Esquema do conjunto de dados de avaliação
Para exemplos de utilização típicos de métricas baseadas em modelos, o conjunto de dados tem de fornecer as seguintes informações:
Tipo de entrada | Conteúdo do campo de entrada |
---|---|
comando | Introdução do utilizador para o modelo ou a aplicação de IA gen.
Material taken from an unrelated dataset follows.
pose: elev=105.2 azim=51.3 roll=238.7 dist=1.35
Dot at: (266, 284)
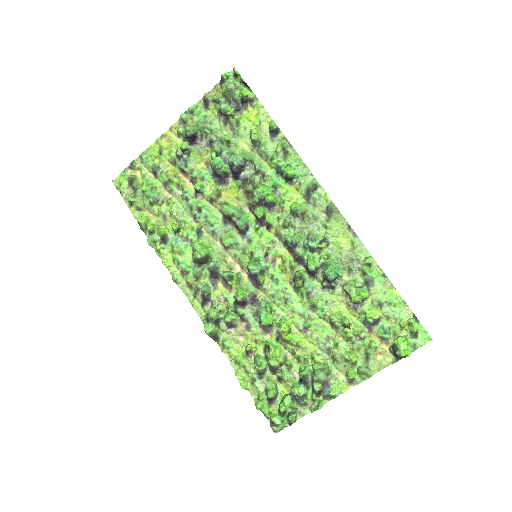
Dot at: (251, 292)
É opcional em alguns casos. |
resposta | A resposta de inferência do MDG que quer avaliar. |
baseline_model_response (obrigatório para métricas aos pares) | A resposta de inferência do GML de base que é usada para comparar a resposta do GML com a avaliação aos pares |
Se usar o módulo de avaliação de IA gen do SDK Vertex AI para Python, o serviço de avaliação de IA gen pode gerar automaticamente os response
e baseline_model_response
com o modelo especificado.
Para outros exemplos de utilização de avaliação, pode ter de fornecer mais informações:
Interação múltipla ou chat
Tipo de entrada | Conteúdo do campo de entrada |
---|---|
história | O histórico da conversa entre o utilizador e o modelo antes da vez atual. |
comando | Introdução do utilizador para o modelo ou a aplicação de IA gen na interação atual. |
resposta | A sua resposta de inferência do MDL/CE a ser avaliada, que se baseia no histórico e no comando de turno atual. |
baseline_model_response (obrigatório para métricas aos pares) | A resposta de inferência do GML de base que é usada para comparar a resposta do GML com a avaliação aos pares, que se baseia no histórico e no comando de turno atual. |
Métricas baseadas em cálculos
O seu conjunto de dados tem de fornecer uma resposta do modelo de linguagem (conteúdo extenso) e uma referência para comparação.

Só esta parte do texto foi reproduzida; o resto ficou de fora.